The renaissance of the Chapel Square Mall is part of this. The mall was shuttered in the early-auts and very slowly redeveloped as a mixed-use center that faces outward, instead of inward, and hosted foofier stores like Ann Taylor Loft and Cold Stone Creamery (and I bet those Yaleys love tormenting those creamery kids by making them sing!). We haven’t gotten to see the interior yet, but from what we understand the developers ripped the roof right off the original mall and turned it into an outdoor courtyard, with some retail, offices, and residential all facing a lush green corridor. For now, these construction pictures will have to suffice, but it’s likely due for a visit by the Labelscar crew.

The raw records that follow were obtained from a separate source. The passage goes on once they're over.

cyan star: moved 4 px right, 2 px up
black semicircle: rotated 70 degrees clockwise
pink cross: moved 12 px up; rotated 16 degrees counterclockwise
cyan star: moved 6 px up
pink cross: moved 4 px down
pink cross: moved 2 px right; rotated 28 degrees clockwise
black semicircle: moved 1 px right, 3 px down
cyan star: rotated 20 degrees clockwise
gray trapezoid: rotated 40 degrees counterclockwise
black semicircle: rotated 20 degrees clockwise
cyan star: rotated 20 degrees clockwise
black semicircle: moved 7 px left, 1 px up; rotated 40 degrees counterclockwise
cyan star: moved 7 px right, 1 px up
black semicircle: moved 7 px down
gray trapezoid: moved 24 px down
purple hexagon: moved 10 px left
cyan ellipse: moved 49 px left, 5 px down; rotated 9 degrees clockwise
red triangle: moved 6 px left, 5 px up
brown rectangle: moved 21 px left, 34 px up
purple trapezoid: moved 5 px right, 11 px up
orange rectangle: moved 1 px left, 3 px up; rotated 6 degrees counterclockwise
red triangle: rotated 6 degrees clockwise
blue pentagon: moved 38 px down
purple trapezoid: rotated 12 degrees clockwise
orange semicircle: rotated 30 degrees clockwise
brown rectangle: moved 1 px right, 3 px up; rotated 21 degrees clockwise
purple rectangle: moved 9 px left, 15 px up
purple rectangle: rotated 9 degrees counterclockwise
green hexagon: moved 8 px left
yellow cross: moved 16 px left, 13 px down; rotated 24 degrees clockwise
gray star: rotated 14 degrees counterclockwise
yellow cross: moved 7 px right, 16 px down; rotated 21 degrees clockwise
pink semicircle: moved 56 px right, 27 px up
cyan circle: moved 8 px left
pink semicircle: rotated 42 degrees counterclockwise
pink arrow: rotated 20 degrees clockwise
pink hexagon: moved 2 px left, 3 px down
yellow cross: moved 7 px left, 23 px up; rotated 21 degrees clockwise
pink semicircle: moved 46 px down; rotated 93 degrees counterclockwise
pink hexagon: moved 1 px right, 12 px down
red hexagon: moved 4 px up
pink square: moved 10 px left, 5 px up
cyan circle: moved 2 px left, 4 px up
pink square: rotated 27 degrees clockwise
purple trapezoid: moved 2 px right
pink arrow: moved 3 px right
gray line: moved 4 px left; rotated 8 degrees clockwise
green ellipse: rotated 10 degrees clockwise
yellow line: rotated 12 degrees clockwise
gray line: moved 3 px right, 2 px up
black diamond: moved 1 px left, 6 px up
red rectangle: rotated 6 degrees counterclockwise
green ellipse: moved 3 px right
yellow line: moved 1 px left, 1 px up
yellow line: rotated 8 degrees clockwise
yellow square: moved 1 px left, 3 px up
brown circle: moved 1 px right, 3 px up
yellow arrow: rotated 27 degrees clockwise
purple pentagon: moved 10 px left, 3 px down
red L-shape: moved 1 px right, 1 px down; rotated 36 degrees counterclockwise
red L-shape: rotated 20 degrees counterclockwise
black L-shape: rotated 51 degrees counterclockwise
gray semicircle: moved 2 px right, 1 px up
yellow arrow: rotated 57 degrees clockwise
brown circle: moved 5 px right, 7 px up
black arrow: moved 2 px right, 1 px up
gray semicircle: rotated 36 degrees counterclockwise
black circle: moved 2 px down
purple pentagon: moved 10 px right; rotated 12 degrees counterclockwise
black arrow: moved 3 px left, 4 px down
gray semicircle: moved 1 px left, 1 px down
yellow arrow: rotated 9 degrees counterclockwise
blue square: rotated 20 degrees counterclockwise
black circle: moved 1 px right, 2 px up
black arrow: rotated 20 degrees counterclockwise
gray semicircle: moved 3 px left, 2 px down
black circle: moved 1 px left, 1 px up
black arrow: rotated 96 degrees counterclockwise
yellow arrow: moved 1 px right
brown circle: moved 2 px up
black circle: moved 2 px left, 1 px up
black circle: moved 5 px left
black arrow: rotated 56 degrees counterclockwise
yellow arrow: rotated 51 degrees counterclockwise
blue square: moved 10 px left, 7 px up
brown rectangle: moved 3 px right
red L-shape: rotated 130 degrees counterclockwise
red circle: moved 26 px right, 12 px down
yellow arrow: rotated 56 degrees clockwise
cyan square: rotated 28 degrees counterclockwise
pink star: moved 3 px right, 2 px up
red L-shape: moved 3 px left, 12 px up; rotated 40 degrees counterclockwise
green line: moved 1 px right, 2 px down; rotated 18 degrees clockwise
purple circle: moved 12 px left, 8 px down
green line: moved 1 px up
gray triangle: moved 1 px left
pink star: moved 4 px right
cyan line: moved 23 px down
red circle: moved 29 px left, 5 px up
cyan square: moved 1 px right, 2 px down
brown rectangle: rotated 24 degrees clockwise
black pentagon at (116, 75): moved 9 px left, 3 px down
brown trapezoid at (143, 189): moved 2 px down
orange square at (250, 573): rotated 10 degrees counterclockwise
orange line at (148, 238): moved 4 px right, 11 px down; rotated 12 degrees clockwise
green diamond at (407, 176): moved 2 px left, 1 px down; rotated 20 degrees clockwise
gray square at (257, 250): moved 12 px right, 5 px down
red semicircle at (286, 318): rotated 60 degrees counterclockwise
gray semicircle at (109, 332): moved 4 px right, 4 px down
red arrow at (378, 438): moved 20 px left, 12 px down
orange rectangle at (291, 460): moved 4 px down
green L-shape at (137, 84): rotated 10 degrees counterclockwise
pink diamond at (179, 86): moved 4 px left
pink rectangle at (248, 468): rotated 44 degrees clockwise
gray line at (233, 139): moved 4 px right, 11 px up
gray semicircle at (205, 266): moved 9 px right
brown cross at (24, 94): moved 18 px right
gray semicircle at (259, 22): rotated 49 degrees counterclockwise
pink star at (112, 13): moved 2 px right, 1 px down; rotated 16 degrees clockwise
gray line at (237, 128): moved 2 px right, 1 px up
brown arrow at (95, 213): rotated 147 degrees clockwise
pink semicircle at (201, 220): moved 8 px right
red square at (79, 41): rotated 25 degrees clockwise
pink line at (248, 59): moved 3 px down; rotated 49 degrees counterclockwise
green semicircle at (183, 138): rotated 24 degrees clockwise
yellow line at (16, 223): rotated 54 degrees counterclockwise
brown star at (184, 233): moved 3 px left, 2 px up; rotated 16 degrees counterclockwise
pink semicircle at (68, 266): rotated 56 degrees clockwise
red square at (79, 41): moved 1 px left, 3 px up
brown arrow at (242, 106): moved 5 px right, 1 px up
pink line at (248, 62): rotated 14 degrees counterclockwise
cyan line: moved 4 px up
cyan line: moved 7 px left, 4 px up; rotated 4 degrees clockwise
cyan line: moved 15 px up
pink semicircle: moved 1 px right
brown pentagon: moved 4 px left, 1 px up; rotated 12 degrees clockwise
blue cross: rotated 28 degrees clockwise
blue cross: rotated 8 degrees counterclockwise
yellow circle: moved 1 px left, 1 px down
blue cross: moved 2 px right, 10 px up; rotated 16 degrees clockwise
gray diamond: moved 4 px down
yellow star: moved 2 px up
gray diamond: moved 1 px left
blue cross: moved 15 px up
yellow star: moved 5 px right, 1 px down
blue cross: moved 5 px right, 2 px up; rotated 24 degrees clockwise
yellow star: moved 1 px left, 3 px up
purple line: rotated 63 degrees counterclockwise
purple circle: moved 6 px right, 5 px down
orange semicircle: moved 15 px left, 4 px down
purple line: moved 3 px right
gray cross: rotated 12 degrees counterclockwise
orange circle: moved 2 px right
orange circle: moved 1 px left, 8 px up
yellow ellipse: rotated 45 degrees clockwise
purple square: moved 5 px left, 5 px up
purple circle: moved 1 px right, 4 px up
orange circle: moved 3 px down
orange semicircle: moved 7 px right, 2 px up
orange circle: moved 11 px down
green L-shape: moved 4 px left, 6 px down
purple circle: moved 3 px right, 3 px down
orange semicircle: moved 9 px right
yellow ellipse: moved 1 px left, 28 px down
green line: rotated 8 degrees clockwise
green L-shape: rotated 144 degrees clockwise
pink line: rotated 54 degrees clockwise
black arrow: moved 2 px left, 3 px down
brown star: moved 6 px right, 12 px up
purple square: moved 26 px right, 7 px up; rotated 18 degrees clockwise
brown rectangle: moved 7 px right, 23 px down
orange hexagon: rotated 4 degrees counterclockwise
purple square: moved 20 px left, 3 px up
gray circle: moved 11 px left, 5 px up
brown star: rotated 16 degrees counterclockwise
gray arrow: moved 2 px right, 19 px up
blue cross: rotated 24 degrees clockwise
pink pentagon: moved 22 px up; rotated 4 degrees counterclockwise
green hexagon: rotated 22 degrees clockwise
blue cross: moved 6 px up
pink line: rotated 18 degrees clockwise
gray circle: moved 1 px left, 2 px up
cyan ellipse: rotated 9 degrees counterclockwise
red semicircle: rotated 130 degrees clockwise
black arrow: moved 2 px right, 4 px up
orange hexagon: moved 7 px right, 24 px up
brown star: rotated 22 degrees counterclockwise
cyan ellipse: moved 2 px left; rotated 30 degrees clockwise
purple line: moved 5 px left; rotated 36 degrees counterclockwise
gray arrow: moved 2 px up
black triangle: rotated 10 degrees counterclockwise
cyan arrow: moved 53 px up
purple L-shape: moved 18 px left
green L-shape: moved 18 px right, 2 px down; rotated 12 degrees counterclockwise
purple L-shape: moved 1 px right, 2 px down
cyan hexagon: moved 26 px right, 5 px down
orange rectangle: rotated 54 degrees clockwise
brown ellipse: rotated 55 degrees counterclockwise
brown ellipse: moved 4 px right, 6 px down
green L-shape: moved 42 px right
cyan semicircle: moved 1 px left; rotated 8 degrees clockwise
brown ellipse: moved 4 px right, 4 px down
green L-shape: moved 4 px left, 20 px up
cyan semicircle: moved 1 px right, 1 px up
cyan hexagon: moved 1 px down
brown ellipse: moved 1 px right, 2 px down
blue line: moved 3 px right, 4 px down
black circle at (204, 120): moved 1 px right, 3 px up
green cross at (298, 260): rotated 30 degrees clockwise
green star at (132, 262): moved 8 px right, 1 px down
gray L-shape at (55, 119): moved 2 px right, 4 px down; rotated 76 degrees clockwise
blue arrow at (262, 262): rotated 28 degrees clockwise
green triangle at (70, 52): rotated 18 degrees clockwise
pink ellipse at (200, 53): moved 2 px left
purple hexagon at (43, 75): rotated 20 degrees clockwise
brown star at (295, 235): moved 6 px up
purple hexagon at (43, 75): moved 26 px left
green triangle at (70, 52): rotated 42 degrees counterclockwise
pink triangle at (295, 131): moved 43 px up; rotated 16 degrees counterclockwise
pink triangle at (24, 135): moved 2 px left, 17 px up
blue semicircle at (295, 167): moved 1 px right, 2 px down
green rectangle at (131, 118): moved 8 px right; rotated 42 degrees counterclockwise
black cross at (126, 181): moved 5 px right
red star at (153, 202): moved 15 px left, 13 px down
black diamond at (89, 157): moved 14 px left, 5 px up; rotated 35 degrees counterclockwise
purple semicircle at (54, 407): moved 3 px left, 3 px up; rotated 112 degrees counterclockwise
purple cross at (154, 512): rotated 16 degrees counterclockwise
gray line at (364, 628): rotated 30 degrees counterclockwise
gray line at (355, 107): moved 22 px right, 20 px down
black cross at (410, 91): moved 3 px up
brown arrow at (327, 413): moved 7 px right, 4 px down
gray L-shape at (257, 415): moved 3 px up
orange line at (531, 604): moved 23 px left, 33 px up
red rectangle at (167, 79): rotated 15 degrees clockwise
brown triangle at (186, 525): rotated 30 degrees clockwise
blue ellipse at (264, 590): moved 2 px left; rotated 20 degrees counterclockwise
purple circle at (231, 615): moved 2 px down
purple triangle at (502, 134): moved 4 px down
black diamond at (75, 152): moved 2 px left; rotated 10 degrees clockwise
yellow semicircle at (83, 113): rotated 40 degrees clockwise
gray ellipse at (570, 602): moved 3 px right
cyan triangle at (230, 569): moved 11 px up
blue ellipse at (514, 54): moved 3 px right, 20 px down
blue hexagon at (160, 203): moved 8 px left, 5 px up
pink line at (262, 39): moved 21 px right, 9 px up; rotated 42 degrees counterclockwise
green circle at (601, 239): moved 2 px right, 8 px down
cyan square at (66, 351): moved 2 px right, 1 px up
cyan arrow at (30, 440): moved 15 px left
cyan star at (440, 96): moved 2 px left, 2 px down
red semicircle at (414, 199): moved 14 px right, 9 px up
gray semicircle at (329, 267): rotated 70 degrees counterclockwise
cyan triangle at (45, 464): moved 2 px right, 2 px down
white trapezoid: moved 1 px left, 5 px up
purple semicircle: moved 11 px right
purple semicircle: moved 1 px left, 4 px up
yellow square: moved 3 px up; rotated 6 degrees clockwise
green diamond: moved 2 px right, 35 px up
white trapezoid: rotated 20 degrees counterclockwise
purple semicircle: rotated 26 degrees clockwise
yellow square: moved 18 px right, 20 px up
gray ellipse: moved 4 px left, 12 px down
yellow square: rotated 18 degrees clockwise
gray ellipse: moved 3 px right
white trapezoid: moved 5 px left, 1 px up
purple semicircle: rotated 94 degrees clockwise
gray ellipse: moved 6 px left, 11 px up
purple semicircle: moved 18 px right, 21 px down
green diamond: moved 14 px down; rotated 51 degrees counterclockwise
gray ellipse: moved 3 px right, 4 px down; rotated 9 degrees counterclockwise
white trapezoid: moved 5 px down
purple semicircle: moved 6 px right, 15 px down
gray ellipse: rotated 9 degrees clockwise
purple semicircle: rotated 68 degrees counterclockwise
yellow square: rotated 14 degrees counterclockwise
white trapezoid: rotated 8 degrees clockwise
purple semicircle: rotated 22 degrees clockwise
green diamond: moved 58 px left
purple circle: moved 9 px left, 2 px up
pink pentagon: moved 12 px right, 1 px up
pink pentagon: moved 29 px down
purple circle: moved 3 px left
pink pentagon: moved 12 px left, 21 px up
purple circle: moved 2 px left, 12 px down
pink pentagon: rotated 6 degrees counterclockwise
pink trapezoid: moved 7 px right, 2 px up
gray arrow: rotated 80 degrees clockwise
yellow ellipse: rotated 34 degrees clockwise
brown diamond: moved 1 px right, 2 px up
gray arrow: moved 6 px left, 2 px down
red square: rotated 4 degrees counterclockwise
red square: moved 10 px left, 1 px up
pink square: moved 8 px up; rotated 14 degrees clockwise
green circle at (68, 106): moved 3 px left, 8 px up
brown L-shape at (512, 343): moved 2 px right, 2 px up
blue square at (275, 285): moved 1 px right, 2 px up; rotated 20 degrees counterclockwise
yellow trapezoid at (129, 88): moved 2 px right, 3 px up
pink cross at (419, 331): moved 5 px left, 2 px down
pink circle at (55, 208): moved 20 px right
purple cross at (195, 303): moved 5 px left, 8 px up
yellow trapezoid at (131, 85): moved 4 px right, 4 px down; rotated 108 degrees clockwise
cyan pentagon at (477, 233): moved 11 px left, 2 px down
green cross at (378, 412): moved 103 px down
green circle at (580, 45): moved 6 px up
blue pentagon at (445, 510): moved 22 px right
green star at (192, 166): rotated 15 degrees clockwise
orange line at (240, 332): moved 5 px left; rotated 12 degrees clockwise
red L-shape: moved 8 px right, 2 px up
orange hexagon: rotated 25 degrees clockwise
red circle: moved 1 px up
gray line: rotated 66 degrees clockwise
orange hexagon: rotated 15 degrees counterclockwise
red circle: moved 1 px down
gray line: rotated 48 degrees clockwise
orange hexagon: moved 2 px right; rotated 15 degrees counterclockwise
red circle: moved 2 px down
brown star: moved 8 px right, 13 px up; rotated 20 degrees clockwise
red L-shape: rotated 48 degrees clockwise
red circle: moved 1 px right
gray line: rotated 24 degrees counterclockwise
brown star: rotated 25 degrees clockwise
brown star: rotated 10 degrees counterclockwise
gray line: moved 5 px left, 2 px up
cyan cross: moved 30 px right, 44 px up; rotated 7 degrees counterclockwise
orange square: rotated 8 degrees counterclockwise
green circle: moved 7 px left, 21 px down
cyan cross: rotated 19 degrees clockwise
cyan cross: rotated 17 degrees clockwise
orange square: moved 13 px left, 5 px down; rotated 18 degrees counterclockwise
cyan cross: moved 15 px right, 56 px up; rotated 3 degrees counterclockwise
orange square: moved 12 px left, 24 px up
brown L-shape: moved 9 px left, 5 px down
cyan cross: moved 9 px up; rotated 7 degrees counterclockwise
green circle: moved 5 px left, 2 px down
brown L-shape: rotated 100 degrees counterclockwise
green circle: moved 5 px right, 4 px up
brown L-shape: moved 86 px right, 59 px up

I also swung by to take some fasincating pictures from the nearby IKEA store, which opened to much fanfare in 2004. Built on the site of a former Pirelli Tire office building, it replaces a failed proposal for the Long Wharf Galleria, which would’ve brought yet another large (and more upscale than Chapel Square) mall right downtown. Surprisingly, given that Chapel Square’s been dead for years, New Haven is one of the only cities in the northeast corridor that could be considered “undermalled.” The closest enclosed mall, the gargantuan Connecticut Post Mall in Milford, is over ten miles to the southwest and there are no others serving the city or suburbs. There was a much-ballyhooed controversy surrounding the construction of Long Wharf wherein some potential anchor tenants were strong-armed by mall magnate Westfield (the owner of most major malls in Connecticut) to abandon the project, and they did. Instead, the city got New England’s first IKEA, but because it was too costly to demolish the strange, floating Pirelli Tire structure, it remains today–completely vacant.
Like many older cities, New Haven is working towards reinventing itself and it’s nice to see it succeed.